- **Task material**
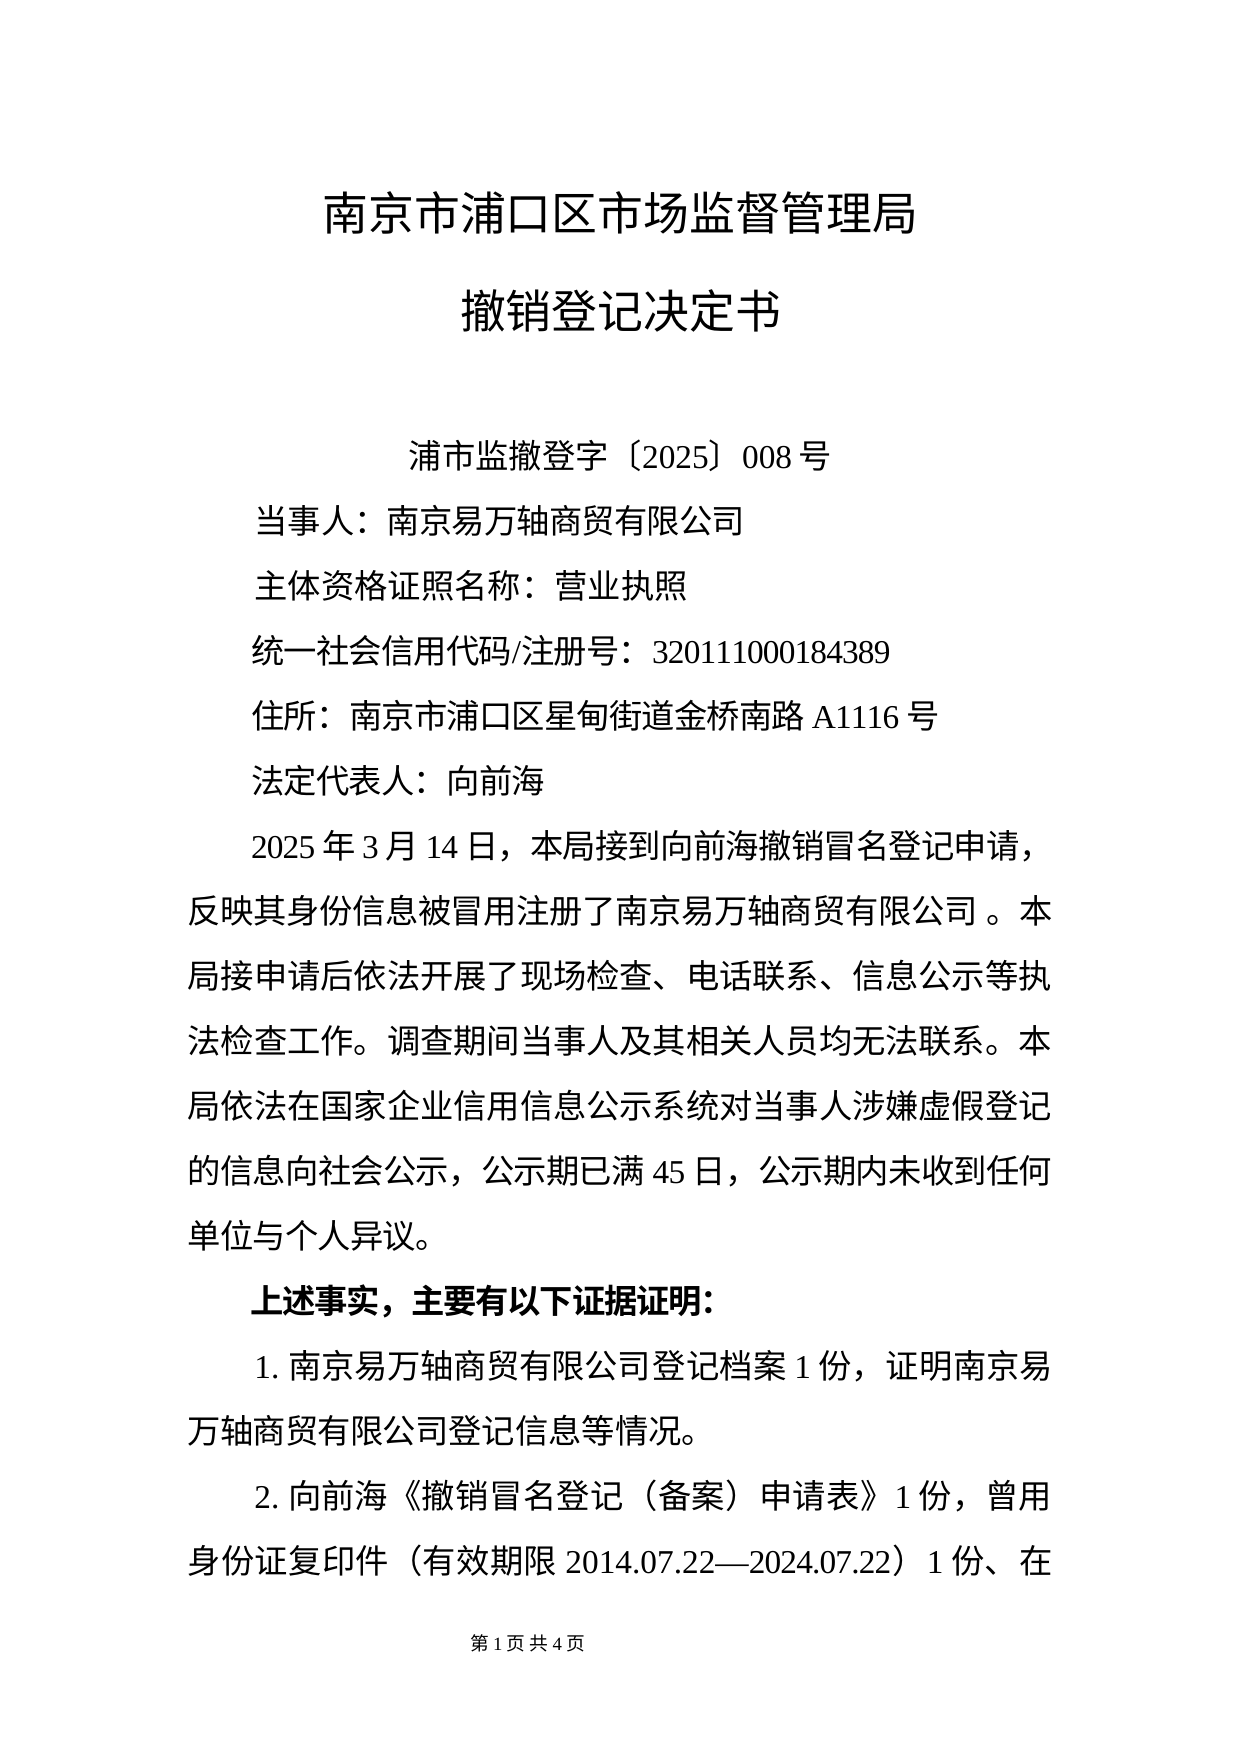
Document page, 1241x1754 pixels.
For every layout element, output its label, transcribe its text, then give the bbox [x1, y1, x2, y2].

list 2025年3月14日，本局接到向前海撤销冒名登记申请，反映其身份信息被冒用注册了南京易万轴商贸有限公司 。本局接申请后依法开展了现场检查、电话联系、信息公示等执法检查工作。调查期间当事人及其相关人员均无法联系。本局依法在国家企业信用信息公示系统对当事人涉嫌虚假登记的信息向社会公示，公示期已满45 日，公示期内未收到任何单位与个人异议。 [187, 812, 1053, 1267]
text 南京市浦口区市场监督管理局 [187, 162, 1053, 259]
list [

- **Work item**
No picture belongs in the copy. Print every entry above exactly as it stands.

- **Expected answer**
Document page, 1241x1754 pixels.
For every layout element, output its label, transcribe its text, then give the bbox [x1, y1, x2, y2].

list 2025年3月14日，本局接到向前海撤销冒名登记申请，反映其身份信息被冒用注册了南京易万轴商贸有限公司 。本局接申请后依法开展了现场检查、电话联系、信息公示等执法检查工作。调查期间当事人及其相关人员均无法联系。本局依法在国家企业信用信息公示系统对当事人涉嫌虚假登记的信息向社会公示，公示期已满45 日，公示期内未收到任何单位与个人异议。 [187, 812, 1053, 1267]
text 南京市浦口区市场监督管理局 [187, 162, 1053, 259]
list [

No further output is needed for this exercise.